For this problem, a height-balanced binary tree is defined as:
a binary tree in which the depth of the two subtrees of every node never differ by more than 1.
Example
Example 1:
Given the following tree [3,9,20,null,null,15,7]
:
3
/
9 20
/
15 7
Return true.
Example 2:
Given the following tree [1,2,2,3,3,null,null,4,4]
:
1
/
2 2
/
3 3
/
4 4
Return false.
Solution
class Solution {
private:
int getHeight(TreeNode *node) {
if (!node)
return 0;
int lh, rh;
lh = getHeight(node -> left);
if (lh == -1)
return -1;
rh = getHeight(node -> right);
if (rh == -1)
return -1;
int hDiff = lh - rh;
if (hDiff <= 1 && hDiff >= -1)
return 1 + max(lh, rh);
else
return -1;
}
public:
bool isBalanced(TreeNode* root) {
if (!root)
return true;
return getHeight(root) != -1;
}
};
解题描述
这道题题意是判断一棵二叉树是不是平衡二叉树,思路在于自底向上判断节点是不是满足平衡条件,如果满足的话需要向上层递交下层树的高度。原先的想法是将判断下方树是不是满足条件和计算下方树高度分开成2个函数,但是这样明显时间复杂度较高,并且重复访问了下方节点。于是后面思考了以下,可以将两者二合一,如果下方子树不平衡,其返回的树高就是-1
。

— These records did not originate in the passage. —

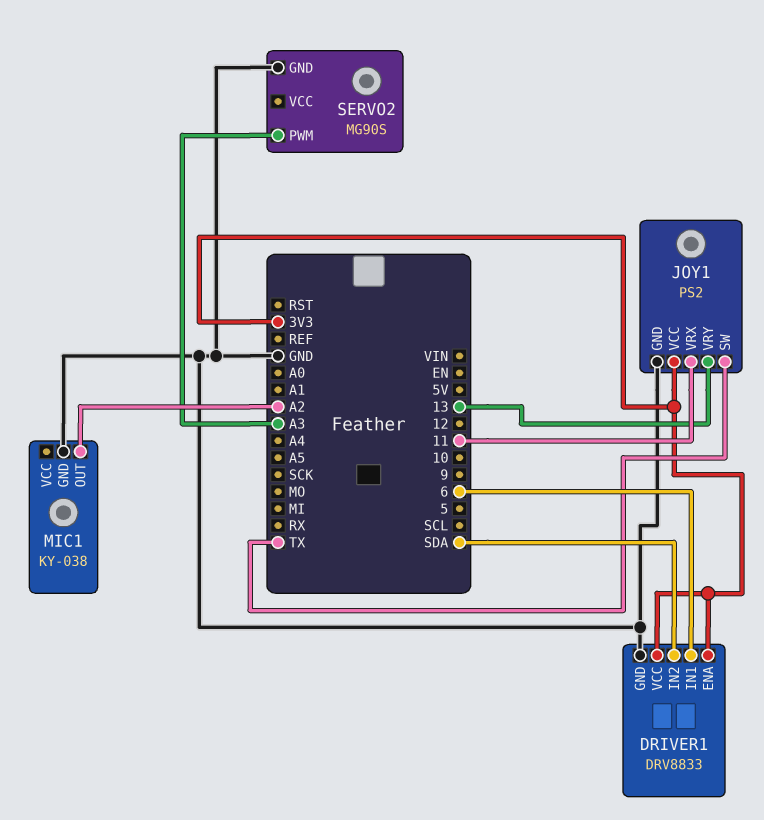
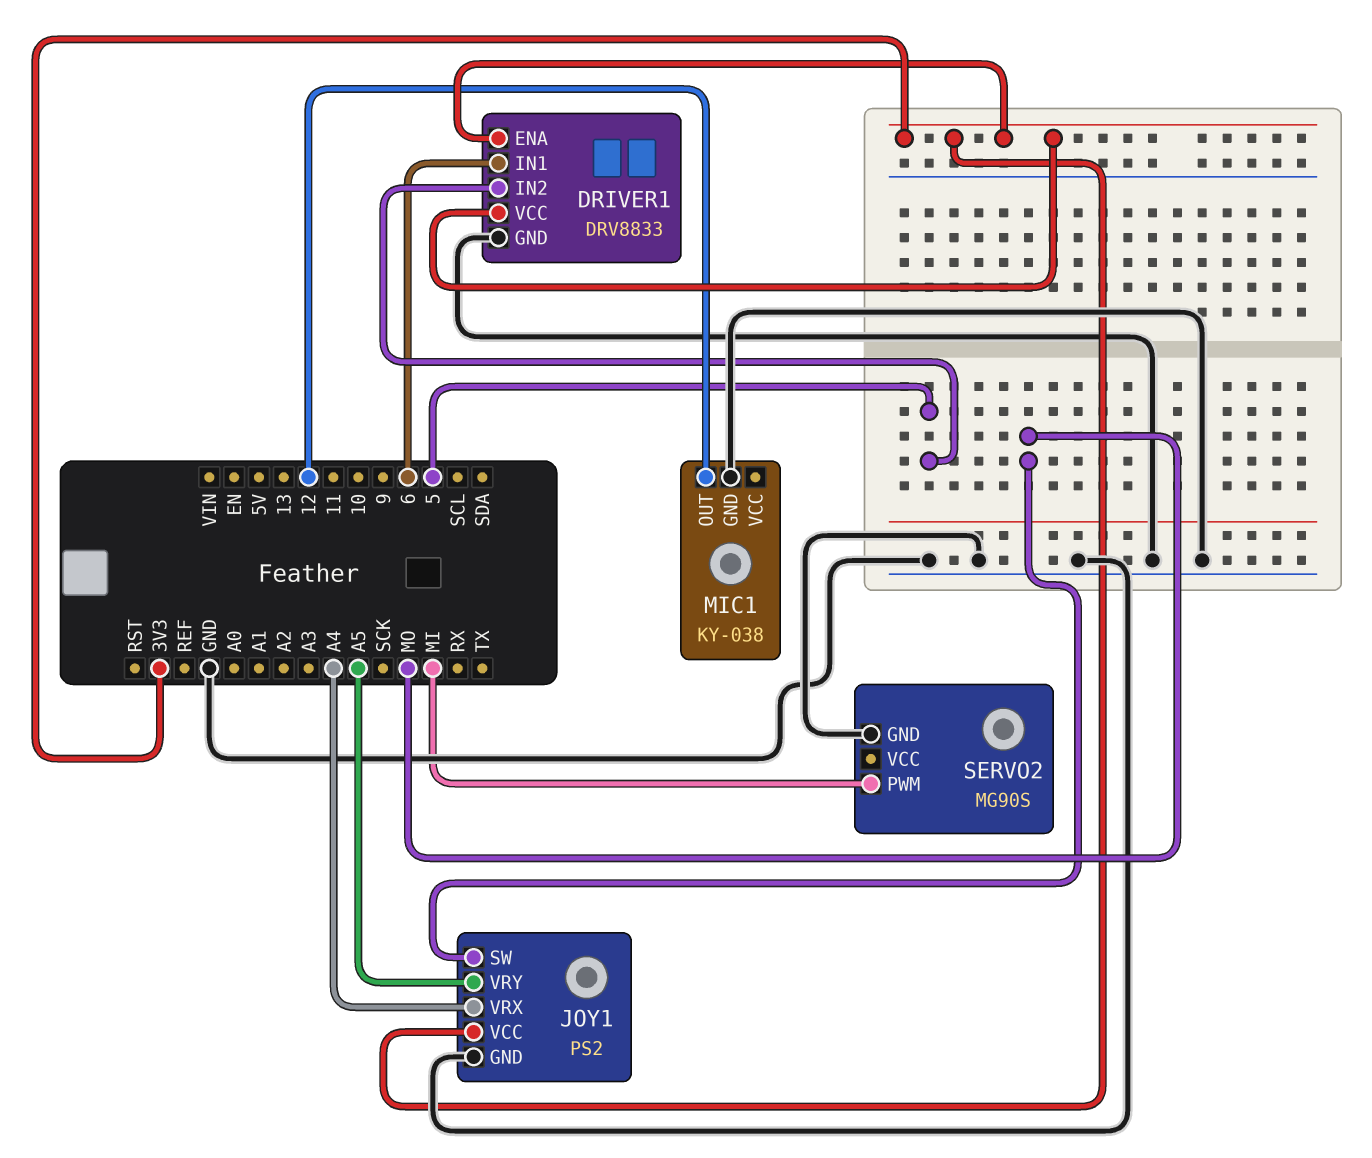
DRIVER1 pin IN2: SDA -> 5
JOY1 pin SW: TX -> MO
JOY1 pin VRX: 11 -> A4
JOY1 pin VRY: 13 -> A5
MIC1 pin OUT: A2 -> 12
SERVO2 pin PWM: A3 -> MI

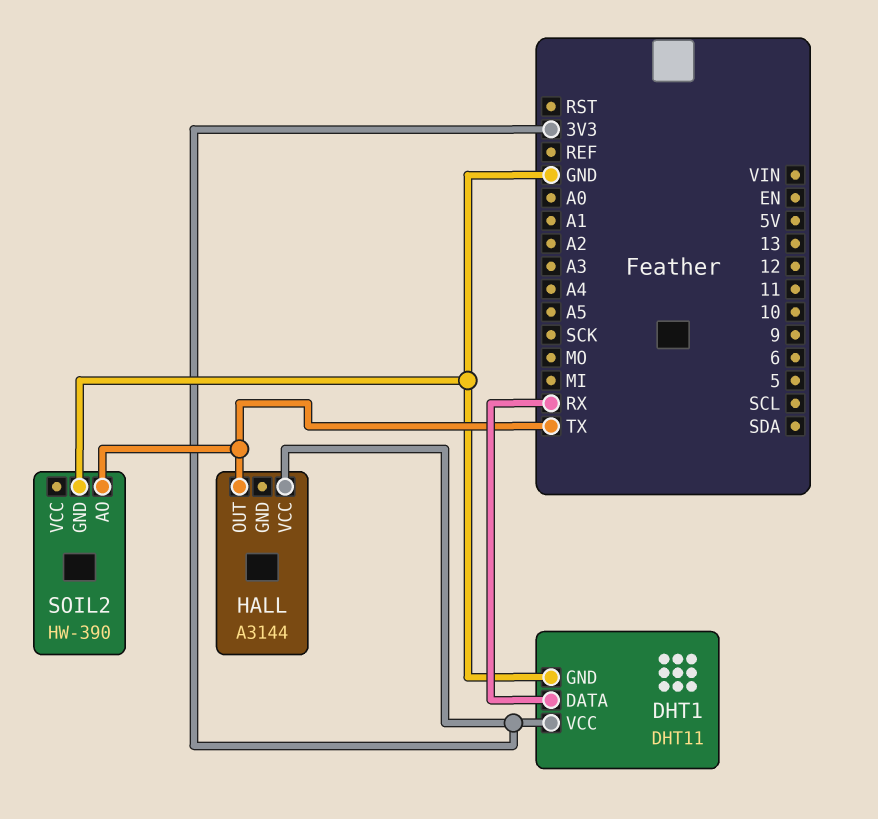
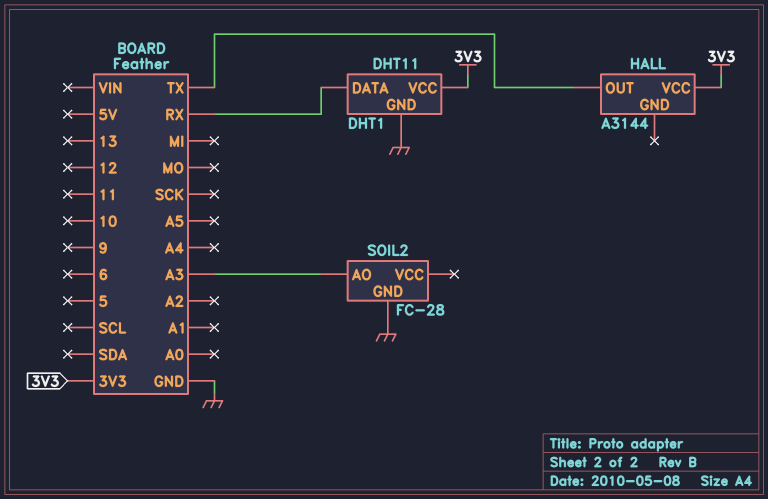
SOIL2: HW-390 -> FC-28
SOIL2 pin AO: TX -> A3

这样基于后续遍历来递归计算树高就可以判断整棵树的平衡性。
不过这道题也可以采用迭代的方式来做,采用栈来模拟递归即可:
class Solution {
public:
bool isBalanced(TreeNode* root) {
if (!root)
return true;
stack<TreeNode*> nodeStack;
unordered_map<TreeNode*, int> heightMap; //节点与节点高度map
nodeStack.push(root);
while (!nodeStack.empty()) {
TreeNode *node = nodeStack.top();
nodeStack.pop();
if (node -> left == NULL && node -> right == NULL) {
// 叶子节点,高度为1
heightMap[node] = 1;
} else if (node -> left &&
heightMap.find(node -> left) == heightMap.end()) {
// 左子树非空时,且左子树高度未知时压栈进行计算
nodeStack.push(node);
nodeStack.push(node -> left);
} else if (node -> right &&
heightMap.find(node -> right) == heightMap.end()) {
// 右子树同理
nodeStack.push(node);
nodeStack.push(node -> right);
} else {
// 获取左右子树树高
int lh = (node -> left) ? heightMap[node -> left] : 0;
int rh = (node -> right) ? heightMap[node -> right] : 0;
int hDiff = lh - rh;
// 如果子树上已经不平衡,说明整棵树不是平衡二叉树
if (hDiff > 1 || hDiff < -1)
return false;
heightMap[node] = 1 + max(lh, rh);
}
}
return true;
}
};